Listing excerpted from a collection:
=======

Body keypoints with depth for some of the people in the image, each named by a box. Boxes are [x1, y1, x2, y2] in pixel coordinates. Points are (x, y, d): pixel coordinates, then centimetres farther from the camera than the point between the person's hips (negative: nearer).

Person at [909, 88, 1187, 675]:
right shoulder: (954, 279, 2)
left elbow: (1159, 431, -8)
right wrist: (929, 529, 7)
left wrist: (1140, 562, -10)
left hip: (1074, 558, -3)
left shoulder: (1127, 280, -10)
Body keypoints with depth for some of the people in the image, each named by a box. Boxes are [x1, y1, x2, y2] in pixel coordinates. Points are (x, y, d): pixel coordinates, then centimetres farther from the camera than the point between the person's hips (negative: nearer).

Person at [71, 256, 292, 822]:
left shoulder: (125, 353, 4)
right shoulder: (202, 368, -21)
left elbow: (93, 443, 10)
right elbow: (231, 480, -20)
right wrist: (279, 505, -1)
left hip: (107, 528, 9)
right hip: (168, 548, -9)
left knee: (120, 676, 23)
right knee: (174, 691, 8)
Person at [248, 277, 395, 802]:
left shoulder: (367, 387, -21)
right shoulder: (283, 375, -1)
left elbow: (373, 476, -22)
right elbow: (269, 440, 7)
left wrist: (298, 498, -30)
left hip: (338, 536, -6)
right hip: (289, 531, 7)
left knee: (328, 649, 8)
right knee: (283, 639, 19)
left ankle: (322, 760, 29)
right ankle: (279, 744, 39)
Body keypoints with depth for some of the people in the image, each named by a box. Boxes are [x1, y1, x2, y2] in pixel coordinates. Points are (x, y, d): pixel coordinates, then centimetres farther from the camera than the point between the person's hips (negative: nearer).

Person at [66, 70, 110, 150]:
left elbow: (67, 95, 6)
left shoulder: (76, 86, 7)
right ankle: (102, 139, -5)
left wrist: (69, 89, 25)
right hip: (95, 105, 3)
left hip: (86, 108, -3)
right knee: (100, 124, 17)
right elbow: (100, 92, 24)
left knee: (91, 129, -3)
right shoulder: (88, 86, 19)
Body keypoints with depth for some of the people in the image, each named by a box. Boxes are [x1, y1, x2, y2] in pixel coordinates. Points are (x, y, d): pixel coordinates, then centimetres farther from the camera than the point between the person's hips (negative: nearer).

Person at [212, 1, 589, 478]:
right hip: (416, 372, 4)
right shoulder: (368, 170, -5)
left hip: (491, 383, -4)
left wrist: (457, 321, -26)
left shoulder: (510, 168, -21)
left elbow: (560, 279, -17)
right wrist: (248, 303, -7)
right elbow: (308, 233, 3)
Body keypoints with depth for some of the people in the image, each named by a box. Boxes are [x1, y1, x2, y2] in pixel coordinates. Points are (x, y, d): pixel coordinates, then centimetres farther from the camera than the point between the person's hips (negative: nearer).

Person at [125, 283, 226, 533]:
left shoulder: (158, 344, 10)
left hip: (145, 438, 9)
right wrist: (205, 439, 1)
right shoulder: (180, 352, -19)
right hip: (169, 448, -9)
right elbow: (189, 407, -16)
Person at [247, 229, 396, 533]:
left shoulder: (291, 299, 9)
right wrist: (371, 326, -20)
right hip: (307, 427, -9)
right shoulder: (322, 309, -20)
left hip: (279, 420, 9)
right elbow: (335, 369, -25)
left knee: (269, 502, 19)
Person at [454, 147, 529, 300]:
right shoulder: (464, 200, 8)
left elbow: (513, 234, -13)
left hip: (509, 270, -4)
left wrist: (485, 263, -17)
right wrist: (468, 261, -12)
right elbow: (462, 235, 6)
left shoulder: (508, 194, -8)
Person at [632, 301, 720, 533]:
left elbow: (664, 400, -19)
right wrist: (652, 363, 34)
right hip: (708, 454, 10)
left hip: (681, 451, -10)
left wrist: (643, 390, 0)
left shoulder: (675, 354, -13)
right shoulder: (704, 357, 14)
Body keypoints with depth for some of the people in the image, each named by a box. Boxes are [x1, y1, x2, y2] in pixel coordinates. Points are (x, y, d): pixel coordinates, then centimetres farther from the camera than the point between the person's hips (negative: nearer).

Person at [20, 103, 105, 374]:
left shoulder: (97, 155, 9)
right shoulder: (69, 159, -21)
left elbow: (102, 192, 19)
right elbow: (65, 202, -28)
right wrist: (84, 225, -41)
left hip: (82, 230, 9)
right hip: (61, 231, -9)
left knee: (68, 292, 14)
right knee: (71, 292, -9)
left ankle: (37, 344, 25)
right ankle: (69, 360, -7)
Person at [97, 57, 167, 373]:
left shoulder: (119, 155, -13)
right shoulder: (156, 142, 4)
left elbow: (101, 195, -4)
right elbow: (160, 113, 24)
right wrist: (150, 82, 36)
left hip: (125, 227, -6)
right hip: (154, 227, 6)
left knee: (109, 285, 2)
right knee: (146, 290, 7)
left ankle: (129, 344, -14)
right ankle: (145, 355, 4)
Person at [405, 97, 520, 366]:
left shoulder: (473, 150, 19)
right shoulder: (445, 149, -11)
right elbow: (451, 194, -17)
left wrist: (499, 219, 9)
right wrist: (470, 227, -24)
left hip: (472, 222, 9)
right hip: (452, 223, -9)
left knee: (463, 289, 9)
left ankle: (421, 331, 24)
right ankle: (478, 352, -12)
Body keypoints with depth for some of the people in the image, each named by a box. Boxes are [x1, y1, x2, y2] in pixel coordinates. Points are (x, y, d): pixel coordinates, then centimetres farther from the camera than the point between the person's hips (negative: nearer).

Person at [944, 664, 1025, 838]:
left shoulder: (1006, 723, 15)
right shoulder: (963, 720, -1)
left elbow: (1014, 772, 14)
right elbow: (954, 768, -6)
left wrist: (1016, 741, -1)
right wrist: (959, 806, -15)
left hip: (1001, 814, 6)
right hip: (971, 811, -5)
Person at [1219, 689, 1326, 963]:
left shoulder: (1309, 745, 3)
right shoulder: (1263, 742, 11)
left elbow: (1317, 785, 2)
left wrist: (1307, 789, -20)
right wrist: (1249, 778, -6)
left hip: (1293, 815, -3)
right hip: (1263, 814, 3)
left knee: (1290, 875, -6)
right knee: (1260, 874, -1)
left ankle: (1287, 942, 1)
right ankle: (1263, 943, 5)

=======

#### [Description of the task]
Print the entire listing above, reproducing every line without any change.

#### [Written response]
Body keypoints with depth for some of the people in the image, each named by a box. Boxes are [x1, y1, x2, y2] in pixel coordinates. Points are (x, y, d): pixel coordinates, then centimetres farther from the camera than the point between the person's hips (negative: nearer).

Person at [909, 88, 1187, 675]:
right shoulder: (954, 279, 2)
left elbow: (1159, 431, -8)
right wrist: (929, 529, 7)
left wrist: (1140, 562, -10)
left hip: (1074, 558, -3)
left shoulder: (1127, 280, -10)
Body keypoints with depth for some of the people in the image, each named by a box. Boxes are [x1, y1, x2, y2] in pixel coordinates. Points are (x, y, d): pixel coordinates, then centimetres farther from the camera than the point between the person's hips (negative: nearer).

Person at [71, 256, 292, 822]:
left shoulder: (125, 353, 4)
right shoulder: (202, 368, -21)
left elbow: (93, 443, 10)
right elbow: (231, 480, -20)
right wrist: (279, 505, -1)
left hip: (107, 528, 9)
right hip: (168, 548, -9)
left knee: (120, 676, 23)
right knee: (174, 691, 8)
Person at [248, 277, 395, 802]:
left shoulder: (367, 387, -21)
right shoulder: (283, 375, -1)
left elbow: (373, 476, -22)
right elbow: (269, 440, 7)
left wrist: (298, 498, -30)
left hip: (338, 536, -6)
right hip: (289, 531, 7)
left knee: (328, 649, 8)
right knee: (283, 639, 19)
left ankle: (322, 760, 29)
right ankle: (279, 744, 39)
Body keypoints with depth for some of the people in the image, each named by a box. Boxes are [x1, y1, x2, y2] in pixel coordinates. Points are (x, y, d): pixel coordinates, then centimetres farther from the camera than the point between the person's hips (negative: nearer).

Person at [66, 70, 110, 150]:
left elbow: (67, 95, 6)
left shoulder: (76, 86, 7)
right ankle: (102, 139, -5)
left wrist: (69, 89, 25)
right hip: (95, 105, 3)
left hip: (86, 108, -3)
right knee: (100, 124, 17)
right elbow: (100, 92, 24)
left knee: (91, 129, -3)
right shoulder: (88, 86, 19)
Body keypoints with depth for some of the people in the image, each named by a box. Boxes are [x1, y1, x2, y2] in pixel coordinates. Points are (x, y, d): pixel coordinates, then centimetres farther from the camera than the point between the person's hips (negative: nearer).

Person at [212, 1, 589, 478]:
right hip: (416, 372, 4)
right shoulder: (368, 170, -5)
left hip: (491, 383, -4)
left wrist: (457, 321, -26)
left shoulder: (510, 168, -21)
left elbow: (560, 279, -17)
right wrist: (248, 303, -7)
right elbow: (308, 233, 3)
Body keypoints with depth for some of the people in the image, each named by a box. Boxes are [x1, y1, x2, y2] in pixel coordinates. Points are (x, y, d): pixel coordinates, then centimetres farther from the camera than the point between the person's hips (negative: nearer).

Person at [125, 283, 226, 533]:
left shoulder: (158, 344, 10)
left hip: (145, 438, 9)
right wrist: (205, 439, 1)
right shoulder: (180, 352, -19)
right hip: (169, 448, -9)
right elbow: (189, 407, -16)
Person at [247, 229, 396, 533]:
left shoulder: (291, 299, 9)
right wrist: (371, 326, -20)
right hip: (307, 427, -9)
right shoulder: (322, 309, -20)
left hip: (279, 420, 9)
right elbow: (335, 369, -25)
left knee: (269, 502, 19)
Person at [454, 147, 529, 300]:
right shoulder: (464, 200, 8)
left elbow: (513, 234, -13)
left hip: (509, 270, -4)
left wrist: (485, 263, -17)
right wrist: (468, 261, -12)
right elbow: (462, 235, 6)
left shoulder: (508, 194, -8)
Person at [632, 301, 720, 533]:
left elbow: (664, 400, -19)
right wrist: (652, 363, 34)
right hip: (708, 454, 10)
left hip: (681, 451, -10)
left wrist: (643, 390, 0)
left shoulder: (675, 354, -13)
right shoulder: (704, 357, 14)
Body keypoints with depth for some of the people in the image, each named by a box. Boxes are [x1, y1, x2, y2] in pixel coordinates. Points are (x, y, d): pixel coordinates, then centimetres farther from the camera than the point between the person's hips (negative: nearer).

Person at [20, 103, 105, 374]:
left shoulder: (97, 155, 9)
right shoulder: (69, 159, -21)
left elbow: (102, 192, 19)
right elbow: (65, 202, -28)
right wrist: (84, 225, -41)
left hip: (82, 230, 9)
right hip: (61, 231, -9)
left knee: (68, 292, 14)
right knee: (71, 292, -9)
left ankle: (37, 344, 25)
right ankle: (69, 360, -7)
Person at [97, 57, 167, 373]:
left shoulder: (119, 155, -13)
right shoulder: (156, 142, 4)
left elbow: (101, 195, -4)
right elbow: (160, 113, 24)
right wrist: (150, 82, 36)
left hip: (125, 227, -6)
right hip: (154, 227, 6)
left knee: (109, 285, 2)
right knee: (146, 290, 7)
left ankle: (129, 344, -14)
right ankle: (145, 355, 4)
Person at [405, 97, 520, 366]:
left shoulder: (473, 150, 19)
right shoulder: (445, 149, -11)
right elbow: (451, 194, -17)
left wrist: (499, 219, 9)
right wrist: (470, 227, -24)
left hip: (472, 222, 9)
right hip: (452, 223, -9)
left knee: (463, 289, 9)
left ankle: (421, 331, 24)
right ankle: (478, 352, -12)
Body keypoints with depth for some of the people in the image, each named by a box. Boxes are [x1, y1, x2, y2] in pixel coordinates. Points are (x, y, d): pixel coordinates, then centimetres farther from the camera than the point between the person's hips (negative: nearer).

Person at [944, 664, 1025, 838]:
left shoulder: (1006, 723, 15)
right shoulder: (963, 720, -1)
left elbow: (1014, 772, 14)
right elbow: (954, 768, -6)
left wrist: (1016, 741, -1)
right wrist: (959, 806, -15)
left hip: (1001, 814, 6)
right hip: (971, 811, -5)
Person at [1219, 689, 1326, 963]:
left shoulder: (1309, 745, 3)
right shoulder: (1263, 742, 11)
left elbow: (1317, 785, 2)
left wrist: (1307, 789, -20)
right wrist: (1249, 778, -6)
left hip: (1293, 815, -3)
right hip: (1263, 814, 3)
left knee: (1290, 875, -6)
right knee: (1260, 874, -1)
left ankle: (1287, 942, 1)
right ankle: (1263, 943, 5)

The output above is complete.